Regardant son nouvel ami qui, grâce à son aplomb et à son bagout, lui inspirait la plus entière confiance, Jeannot demanda :

– Mais tes parents à toi… qu’est-ce qu’ils vont dire ?

– Mes parents ?… D’abord, j’en ai pas… j’en ai jamais eu… Je suis « empoyé » chez des zoniers… qui demeurent près des fortifs et qui m’ont ramassé quand j’étais tout petit, même que je m’en rappelle plus.

Et, baissant la voix, il ajouta :

– C’est des feignants qui n’en fichent pas un coup… Moi, dès le matin, faut que je parte au marché… Et quand je ne leur rapporte pas plein mes bras de légumes que j’ai barbotés dans les voitures ou aux étalages… qu’est-ce que je prends pour mon rhume… Et pis, je dégringole en ville, je ramasse des bouts de mégots aux terrasses des cafés… Aussi, depuis des ans que ça dure, je peux tout de même bien de temps en temps prendre un jour de sortie… Allons, viens, mon gosse… As pas peur… le môme Réglisse est un peu là !

Et passant son bras sous celui de son protégé, il ajouta, avec un accent de touchante envie :

– T’en as de la veine, mon gosse, d’avoir une maman !

*

* *

Quel ne fut pas l’étonnement de Mme Chapuis en voyant un gamin presque en guenilles auquel donnait la main un petit bonhomme vêtu en paysan, sonner à sa porte vers six heures du soir et lui demander sur un ton plein de politesse comique :

– S’cusez-moi, madame, c’est bien vous, la pension de famille ?

– Oui, mon enfant.

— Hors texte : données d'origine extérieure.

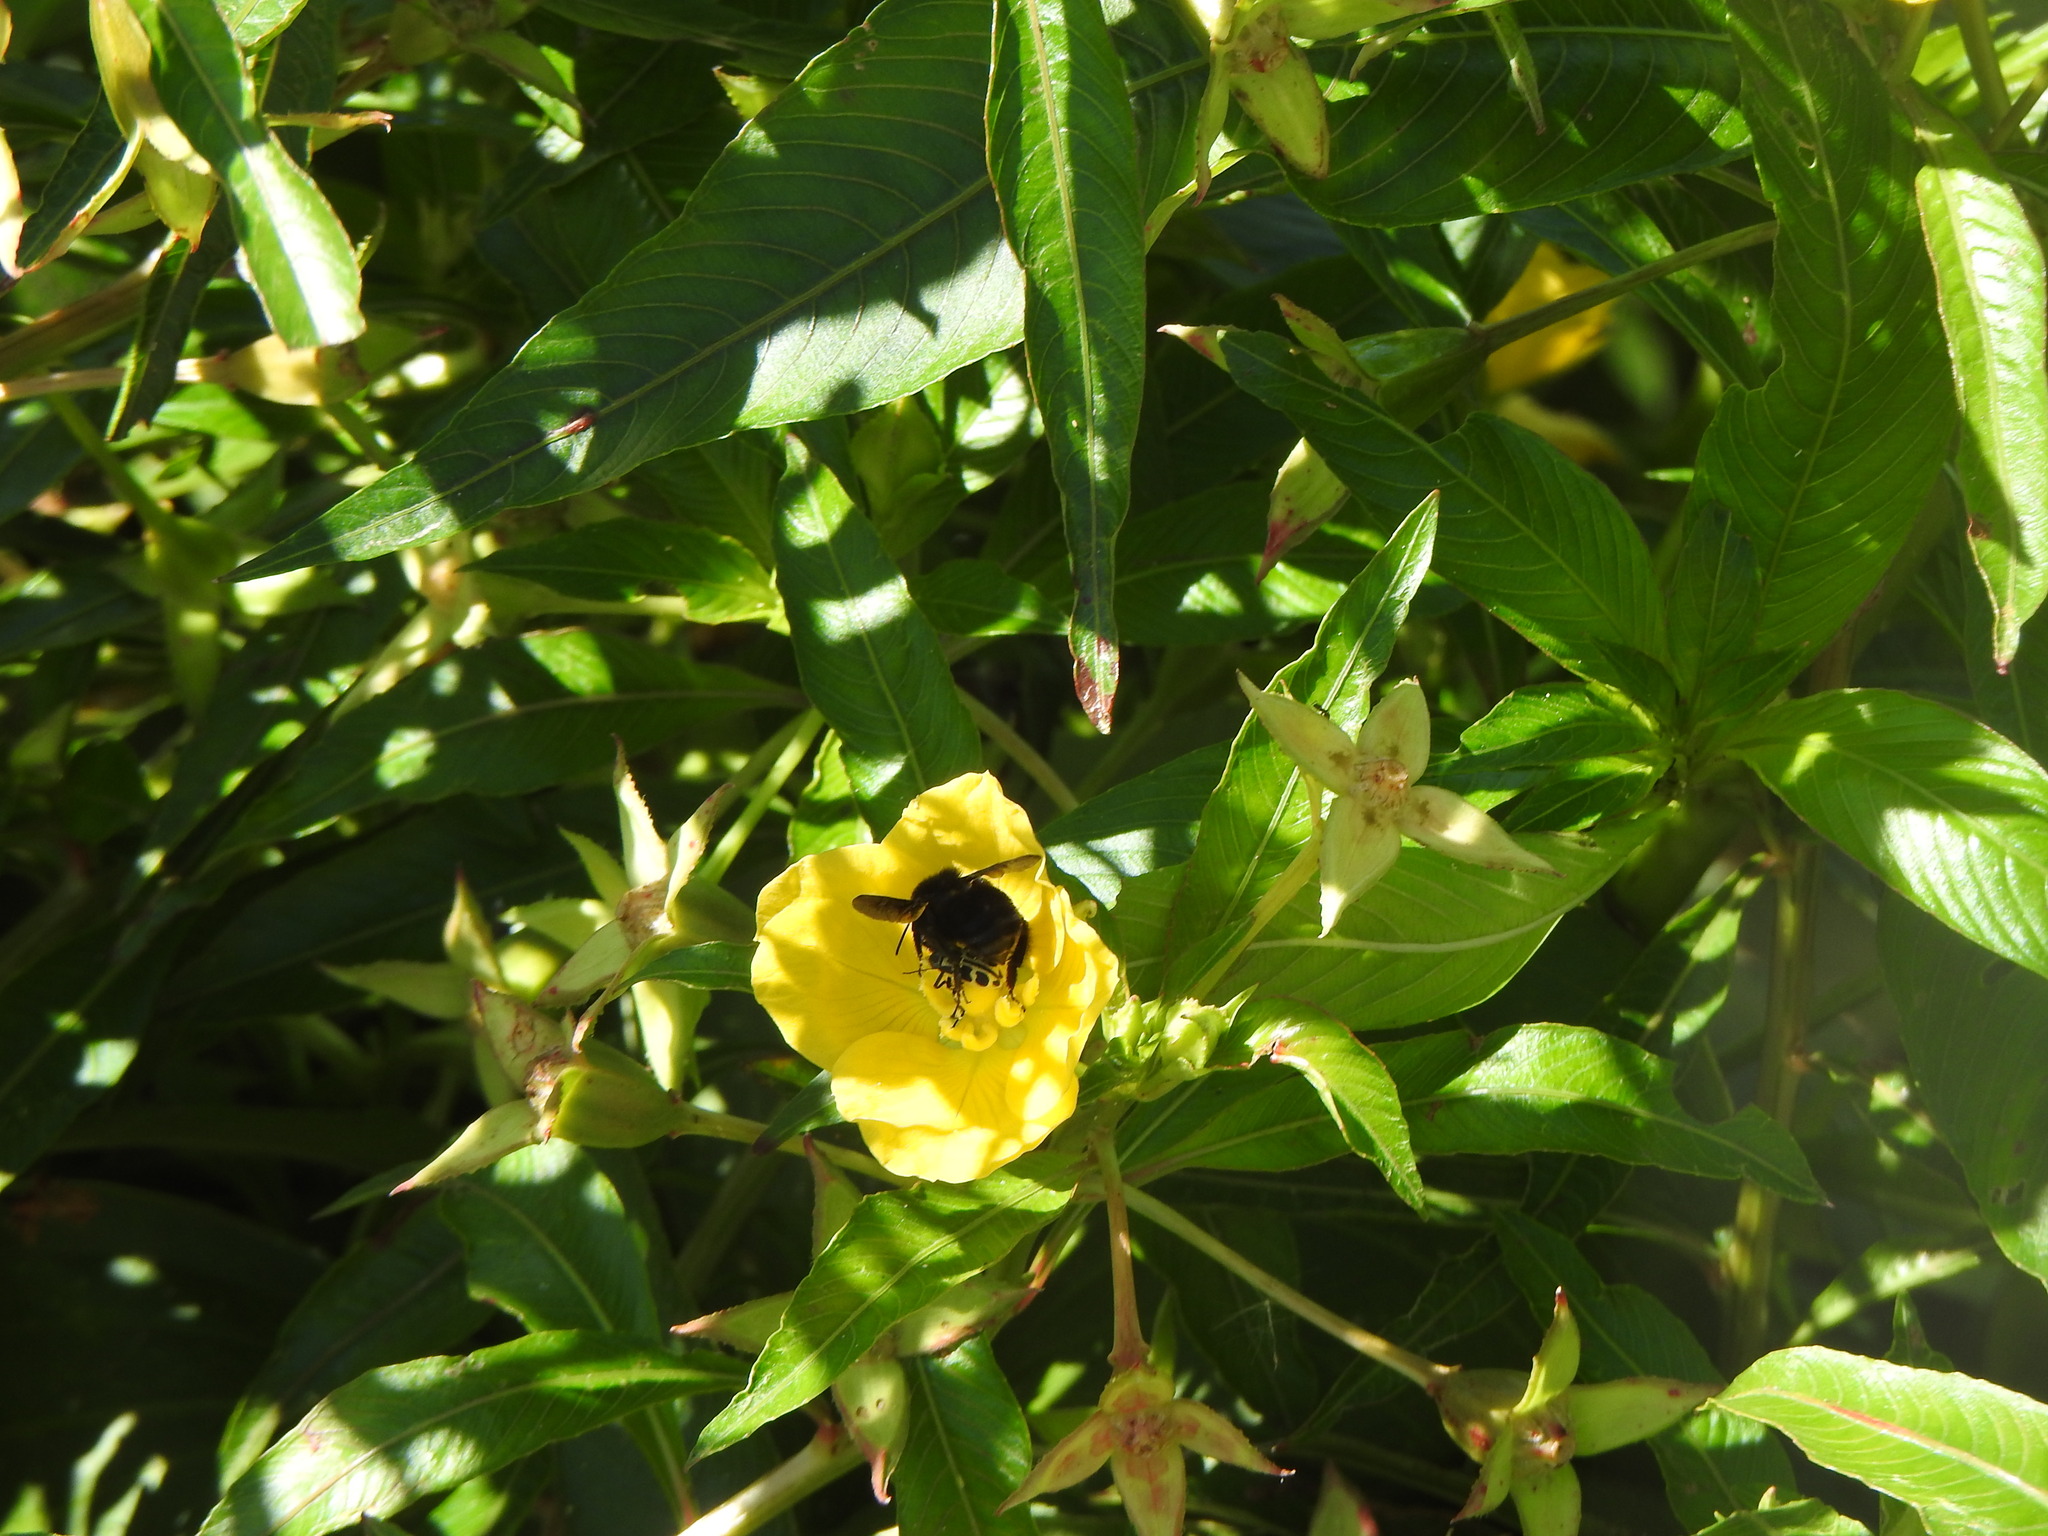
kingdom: Animalia
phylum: Arthropoda
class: Insecta
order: Hymenoptera
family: Apidae
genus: Bombus
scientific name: Bombus pauloensis
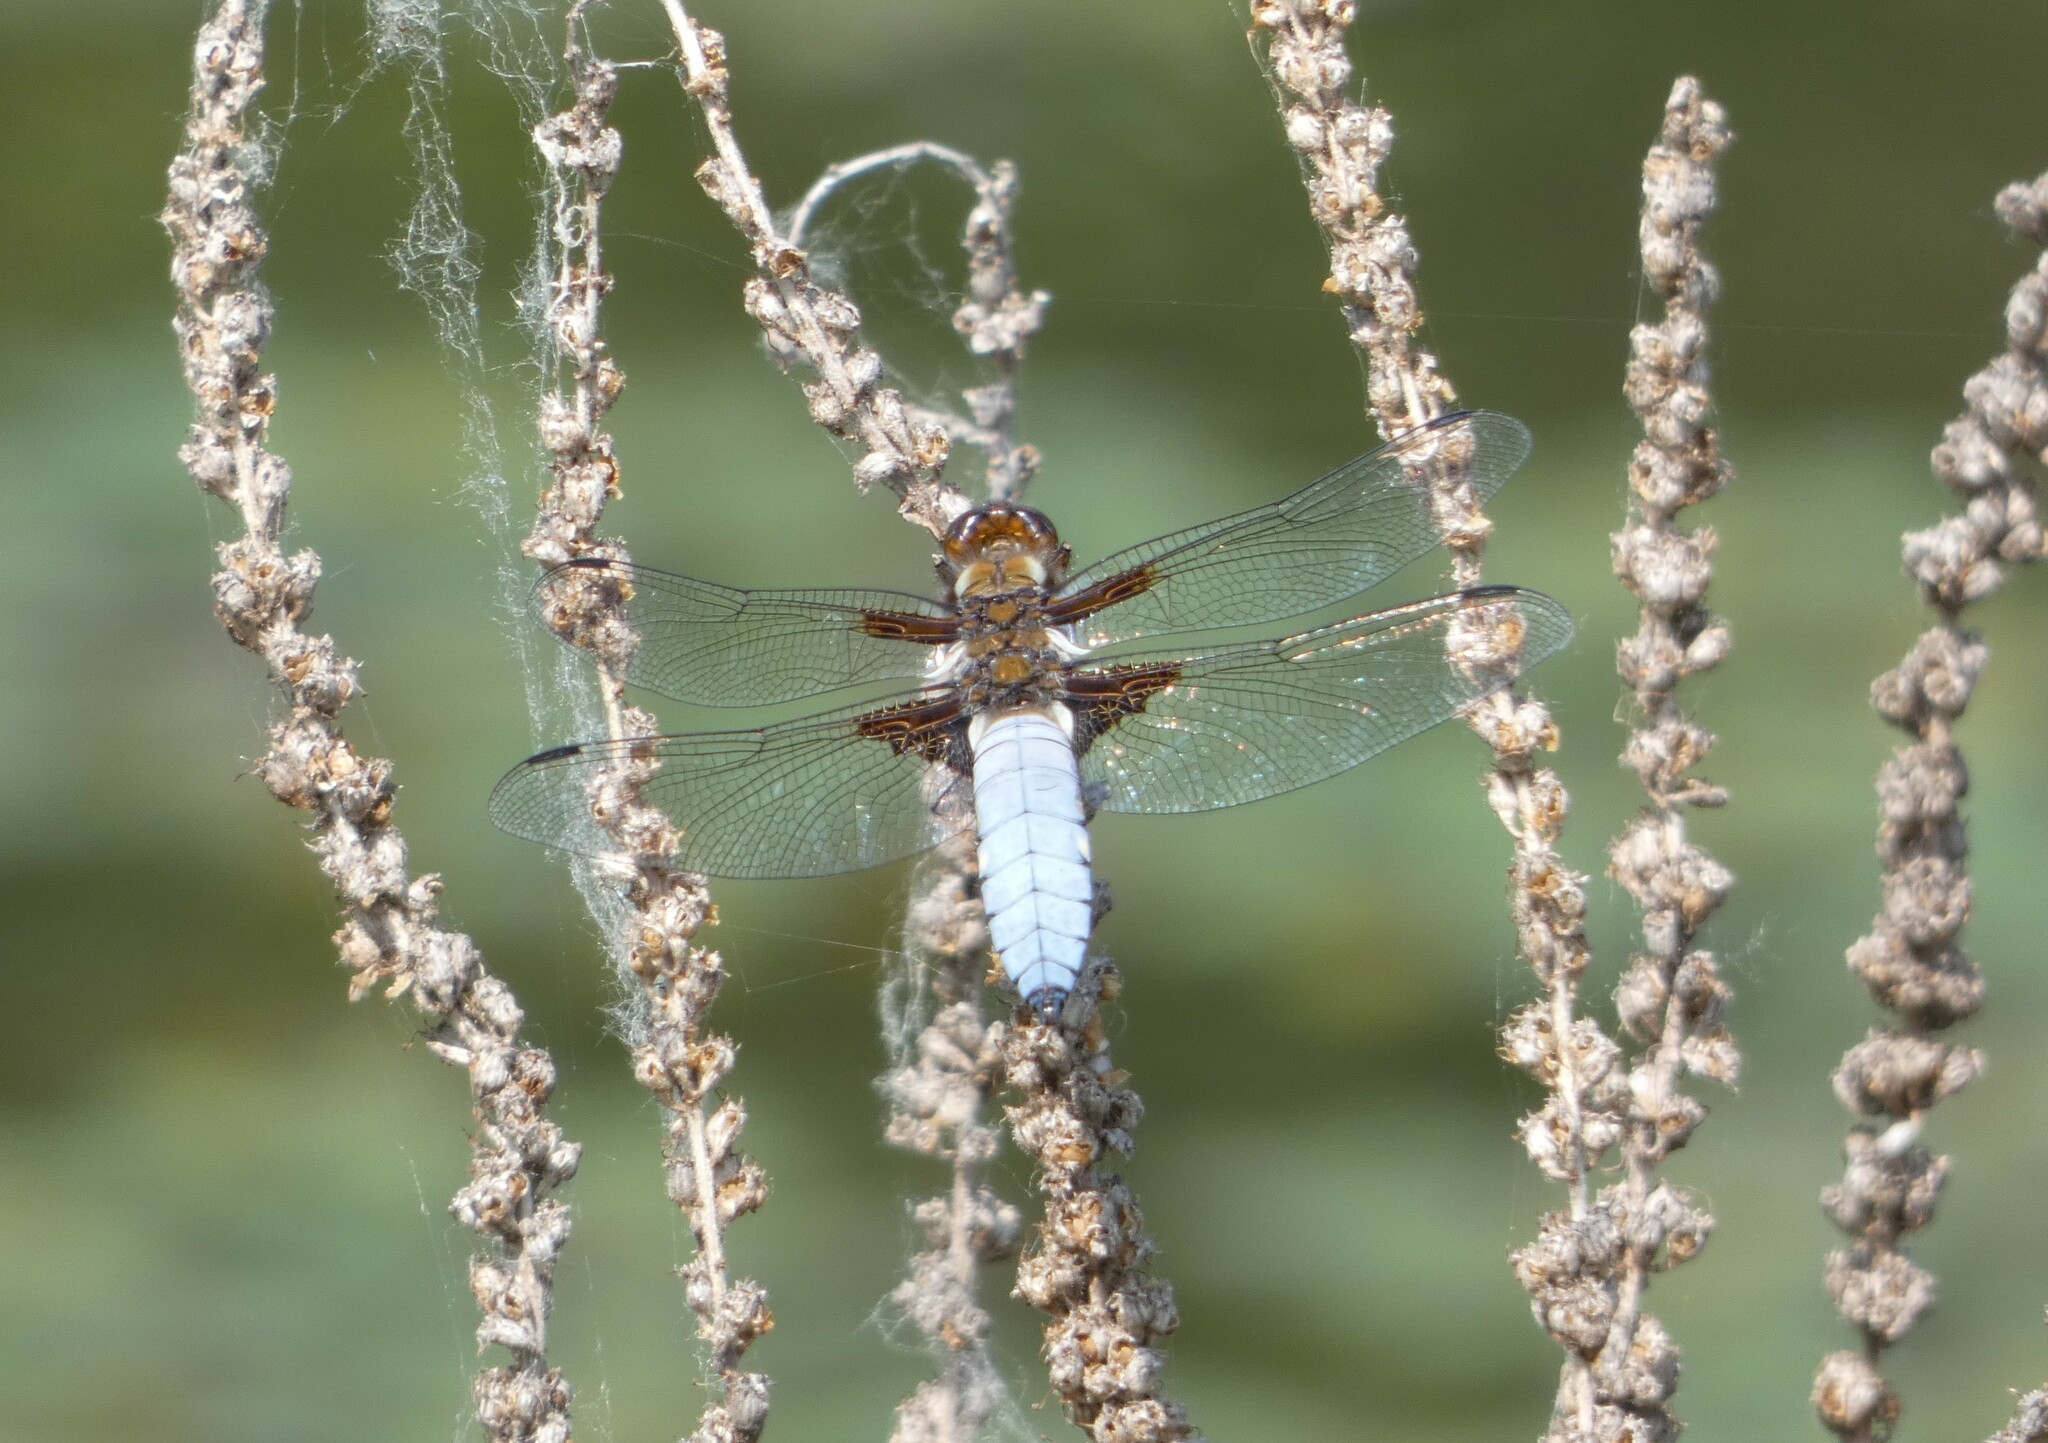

Qu’est-ce que vous désirez ?

– Mâme Bertin, si ou plaît ? J’y amène son gosse.

– Comment ! c’est le petit Jean ?

– Oui, madame, répliquait le fils de Jacqueline qui, bien que fatigué par son escapade, gardait un petit air crâne qu’il avait pris au contact de son intrépide compagnon.

Et tout de suite, le môme Réglisse ajouta :

– Il s’embêtait de ne pas voir sa mère, c’pauv’lapin… Ça se comprend… Alors, il a pris le train des maraîchers – la voiture à choux, quoi ! Je l’ai rencontré ce matin à la barrière, même qu’il ne savait plus où aller… Alors, on s’est débrouillé. On en a mis… C’est rien loin, chez vous. Pas commode à dégotter, votre boîte, même que si on n’avait pas trouvé en route une auto-taxi qui chargeait pour Neuilly… on ne serait arrivé que demain… Mais moi, mariolle… j’ai fait grimper mon copain sur un ressort, je me suis installé sur l’autre, et nous voilà !

– C’est très vilain, de se sauver comme ça, reprenait Mme Chapuis… Votre maman mon petit Jean, va vous gronder…

– Mais non, ripostait le bambin, puisque c’est pour l’embrasser… Où est-elle ? Je veux la voir… vite… bien vite.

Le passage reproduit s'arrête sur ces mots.